West Milford. Mayor Michele Dale recently unveiled a plan to work with the Highlands Council in order to bring more business into the township.
Dale unveiled the plan during a recent Township Council meeting.
According to the plan, which seeks to increase the number of businesses in the community within the restrictions of the Highlands Council, an estimated $92 million in new ratables would need to come into the township in order to decrease the average property tax of around $9,900 by $1,000.
Dale pointed out that the largest number of taxpayers fall below the town’s average assessment of $242,000.
The Highlands Council was developed to protect the watershed in the region which feeds Newark and bigger cities.
The regulations, however, severely restrict development in the protected area, which includes all of West Milford.
Dale said the plan she wants to implement would take a different tack than simply being adversarial with the council, and would instead seek a way to work within the restrictions that will still see the community grow over the long term.

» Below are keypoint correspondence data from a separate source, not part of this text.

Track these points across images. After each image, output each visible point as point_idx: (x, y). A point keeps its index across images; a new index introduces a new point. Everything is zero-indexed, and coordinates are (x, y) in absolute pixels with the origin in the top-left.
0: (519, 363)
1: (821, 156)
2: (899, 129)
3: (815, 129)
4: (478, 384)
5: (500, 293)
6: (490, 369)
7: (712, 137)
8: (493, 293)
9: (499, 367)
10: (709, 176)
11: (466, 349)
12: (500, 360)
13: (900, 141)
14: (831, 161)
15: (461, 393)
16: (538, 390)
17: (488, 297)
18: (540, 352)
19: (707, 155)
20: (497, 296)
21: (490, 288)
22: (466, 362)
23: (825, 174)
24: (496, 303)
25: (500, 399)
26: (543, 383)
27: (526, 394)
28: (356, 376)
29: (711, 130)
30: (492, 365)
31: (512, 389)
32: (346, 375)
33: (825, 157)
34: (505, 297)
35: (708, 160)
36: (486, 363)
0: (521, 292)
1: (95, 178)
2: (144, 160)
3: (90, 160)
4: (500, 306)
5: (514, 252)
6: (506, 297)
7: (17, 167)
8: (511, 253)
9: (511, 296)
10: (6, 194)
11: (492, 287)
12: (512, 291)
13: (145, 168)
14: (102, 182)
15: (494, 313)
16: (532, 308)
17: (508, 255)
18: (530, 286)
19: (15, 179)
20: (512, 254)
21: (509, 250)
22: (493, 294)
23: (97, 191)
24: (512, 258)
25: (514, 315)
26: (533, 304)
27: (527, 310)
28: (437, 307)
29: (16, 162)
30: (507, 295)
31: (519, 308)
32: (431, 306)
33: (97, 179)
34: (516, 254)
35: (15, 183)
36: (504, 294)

Her plan would use Highlands Council funding to study several economic aspects of the community including what types of businesses would be allowed and what types of businesses the residents want.
In addition to this information, the study would also compile a business inventory.
Dale said this information would be helpful to realtors and commercial property owners as they shop their holdings to potential businesses.
She said the study could cost around $50,000, but that would be paid in cooperation with the Highlands Council and would not cost local taxpayers anything.
Council members including Peter McGuiness and Lou Signorino said they supported the study as long as it is free for the township to conduct.
Both also said that parts of Dale’s plan had been tried in the past, but on a more “piecemeal” basis.
Dale said she wants the study to be completed and presented to the governing body and public by the end of the year.